(Beginning of Exercise data)
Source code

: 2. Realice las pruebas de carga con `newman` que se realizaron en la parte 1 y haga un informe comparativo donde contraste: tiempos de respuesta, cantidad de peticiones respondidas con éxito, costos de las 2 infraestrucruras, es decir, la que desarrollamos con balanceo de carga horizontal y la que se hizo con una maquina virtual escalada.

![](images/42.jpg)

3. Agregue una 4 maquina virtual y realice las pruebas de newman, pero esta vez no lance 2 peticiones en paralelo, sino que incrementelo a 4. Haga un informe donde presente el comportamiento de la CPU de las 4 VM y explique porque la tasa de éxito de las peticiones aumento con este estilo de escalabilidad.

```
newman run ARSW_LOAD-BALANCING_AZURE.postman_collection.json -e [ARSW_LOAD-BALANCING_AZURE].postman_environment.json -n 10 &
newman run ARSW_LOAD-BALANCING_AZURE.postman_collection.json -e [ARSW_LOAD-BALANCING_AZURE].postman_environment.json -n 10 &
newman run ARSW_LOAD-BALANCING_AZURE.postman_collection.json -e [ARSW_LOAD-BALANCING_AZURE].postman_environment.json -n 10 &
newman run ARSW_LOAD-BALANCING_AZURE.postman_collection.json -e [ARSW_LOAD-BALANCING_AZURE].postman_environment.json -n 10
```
(End of Exercise data)
(Beginning of Exercise data)
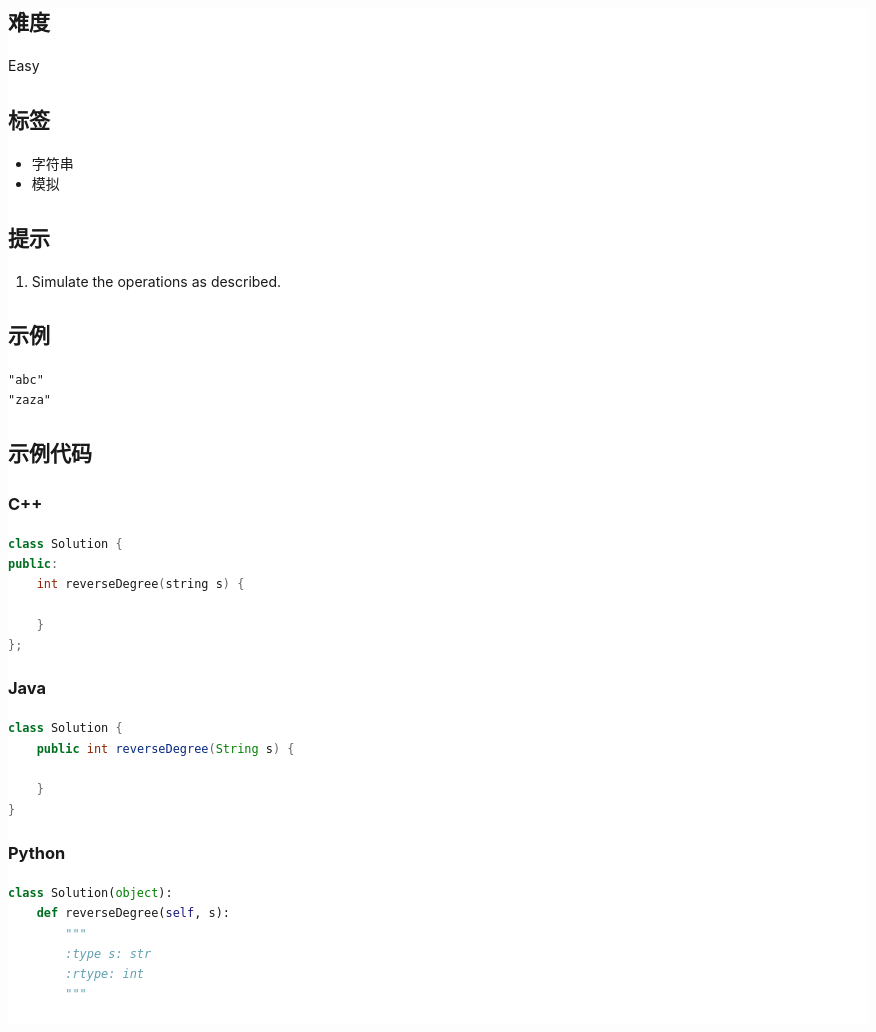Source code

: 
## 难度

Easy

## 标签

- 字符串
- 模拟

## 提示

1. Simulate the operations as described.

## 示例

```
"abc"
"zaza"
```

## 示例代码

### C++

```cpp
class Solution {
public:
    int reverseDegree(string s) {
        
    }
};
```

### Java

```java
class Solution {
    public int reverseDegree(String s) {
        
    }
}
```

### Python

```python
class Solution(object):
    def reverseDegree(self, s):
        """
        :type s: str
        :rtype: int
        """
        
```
(End of Exercise data)
(Beginning of Exercise data)
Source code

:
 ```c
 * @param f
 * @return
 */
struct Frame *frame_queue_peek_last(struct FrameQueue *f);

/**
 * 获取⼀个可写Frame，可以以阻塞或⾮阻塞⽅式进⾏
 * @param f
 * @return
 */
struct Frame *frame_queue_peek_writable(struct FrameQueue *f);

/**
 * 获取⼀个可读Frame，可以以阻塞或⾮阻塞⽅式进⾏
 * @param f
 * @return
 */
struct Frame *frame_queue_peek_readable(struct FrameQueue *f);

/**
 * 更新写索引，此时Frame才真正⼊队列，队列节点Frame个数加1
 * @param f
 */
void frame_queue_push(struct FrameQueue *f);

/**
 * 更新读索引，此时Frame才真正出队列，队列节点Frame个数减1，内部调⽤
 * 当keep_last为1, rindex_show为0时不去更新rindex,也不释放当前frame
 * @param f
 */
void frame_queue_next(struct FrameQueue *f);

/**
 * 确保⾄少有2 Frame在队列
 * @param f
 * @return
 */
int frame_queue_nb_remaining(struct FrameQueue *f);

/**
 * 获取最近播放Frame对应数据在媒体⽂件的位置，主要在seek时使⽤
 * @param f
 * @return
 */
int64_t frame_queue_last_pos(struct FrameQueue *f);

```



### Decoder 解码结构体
(End of Exercise data)
The lines to copy are those above that contain the string "void".

§ Task answer
void frame_queue_push(struct FrameQueue *f);
void frame_queue_next(struct FrameQueue *f);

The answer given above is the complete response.